Cash Flow or Windfall?

Wanna buy it? Make us an offer.

Wanna buy it? Make us an offer.

 

Good news, readers! While getting our total credit card debt down to $45,623.12 this month, and keeping our student loan balance stable at $101,456.44, we managed to add $1200 to our emergency fund! Whoo-hoo! Who knew targeted saving could be so much fun! Yay for us!

Now that we attracted a few additional eyeballs with that moronic opening paragraph, it’s time to tell you how smart people make financial decisions.

CYC owns a modest house in a pleasant part of our hometown. (Well, we own several houses.

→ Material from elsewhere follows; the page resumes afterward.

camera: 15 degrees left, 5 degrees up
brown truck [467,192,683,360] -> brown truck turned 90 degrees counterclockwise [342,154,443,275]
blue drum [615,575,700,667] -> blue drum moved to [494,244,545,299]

And it’s actually a pass-through entity that owns them, because paying income taxes at individual rates is for the little people.) Those aren’t realtor euphemisms, either. The house is modest, not decrepit. The neighborhood is pleasant, if not expensive, with gated access and an autocratic homeowners’ association.

The tenants who live in this house have been happy with it throughout their tenure, or at least we assume so. We don’t know for sure, because dealing with their concerns is the property manager’s problem. She earns her 8% by putting out any fires so that we don’t have to.

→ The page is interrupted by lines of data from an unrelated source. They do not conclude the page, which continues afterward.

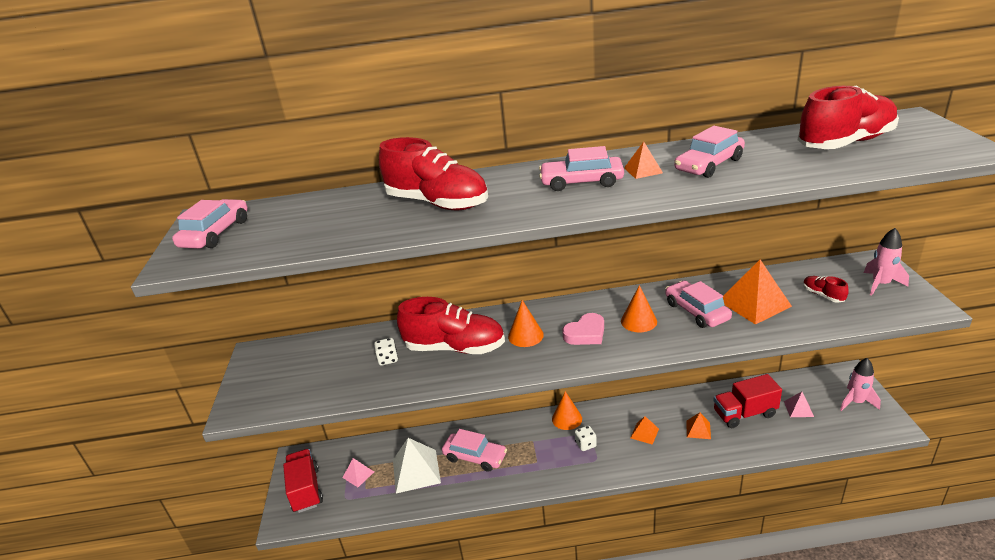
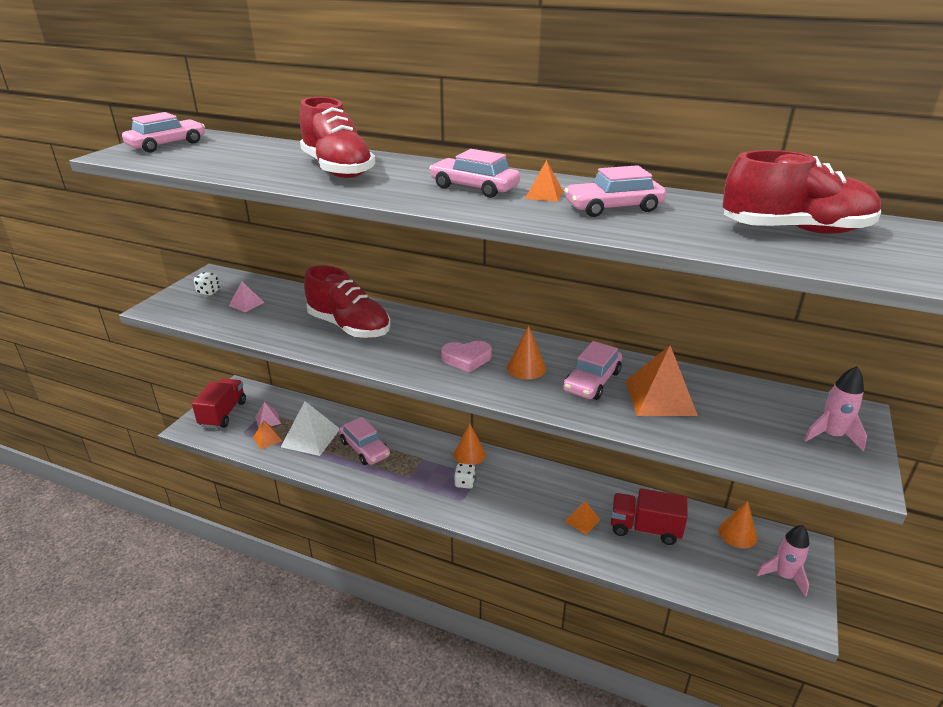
camera: 25 degrees right, 0 degrees up
white dice [374,338,398,366] -> white dice moved to [194,272,220,295]
orange cone [508,300,544,347] -> orange cone moved to [718,501,757,548]
orange pyramid [630,416,659,445] -> orange pyramid moved to [253,421,282,449]
pink car [665,281,732,328] -> pink car turned 150 degrees counterclockwise [563,341,622,400]
pink pyramid [784,392,814,417] -> pink pyramid moved to [229,281,264,312]
red shoe [803,276,849,303] -> none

Alas, the tenants recently chose not to renew their lease. Which left us 30 days to find a new tenant and enjoy (92% of) the concomitant cash flow. Except that getting the house reoccupied is also the property manager’s problem. She doesn’t get her cut when there’s no rental income to get a cut of, so she’s got plenty of incentive to keep the landlords (love that word, it sounds so magisterial) happy.

The typical strategy here is to think within the envelope: How do I find a new tenant fast?

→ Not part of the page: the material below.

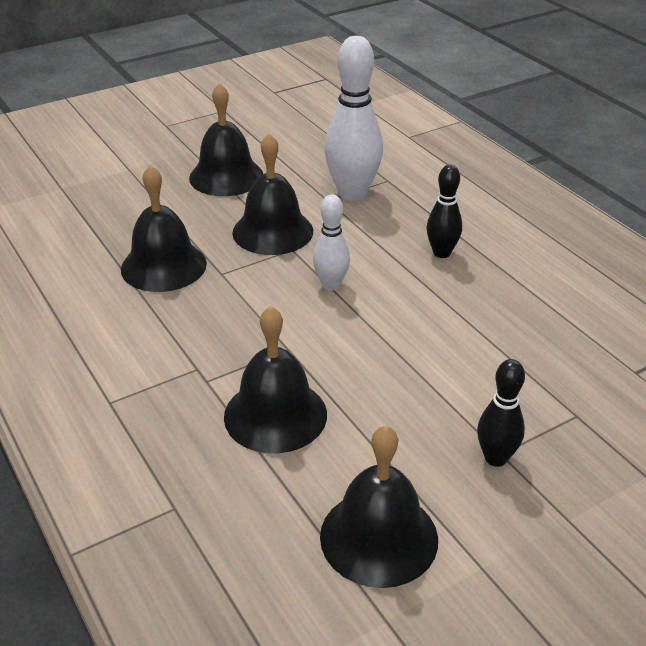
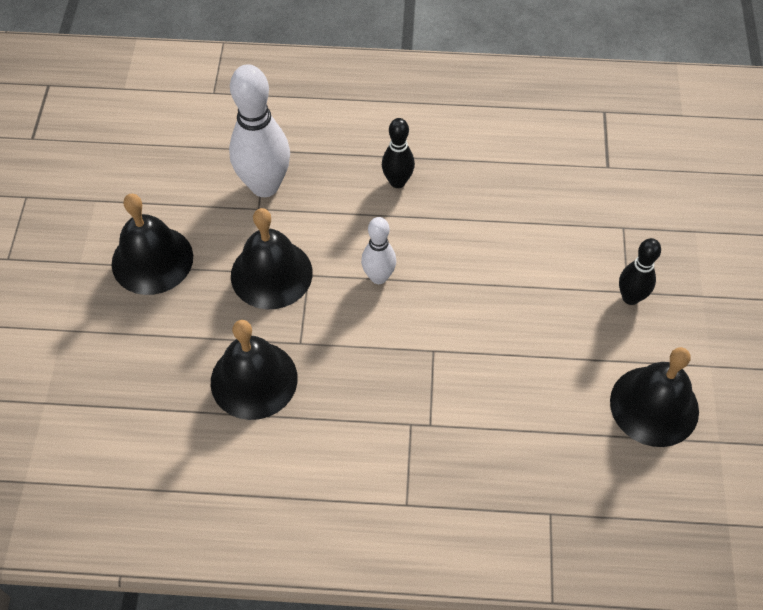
camera: 55 degrees left, 20 degrees up
black bell [224,306,327,453] -> none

Or as we specified, our immediate problem is slightly different: How do I get the property manager to find a new tenant fast?

Alright, those are only true within the existing conditions of the problem. A true non-enterprising human would have asked:

Should I really be investing in a house that I don’t live in, instead of just contributing to my 401(k) and hoping my employer matches it? (And while I’m at it, maybe I should sell my extra stuff on eBay and categorize my coupons by denomination, too.)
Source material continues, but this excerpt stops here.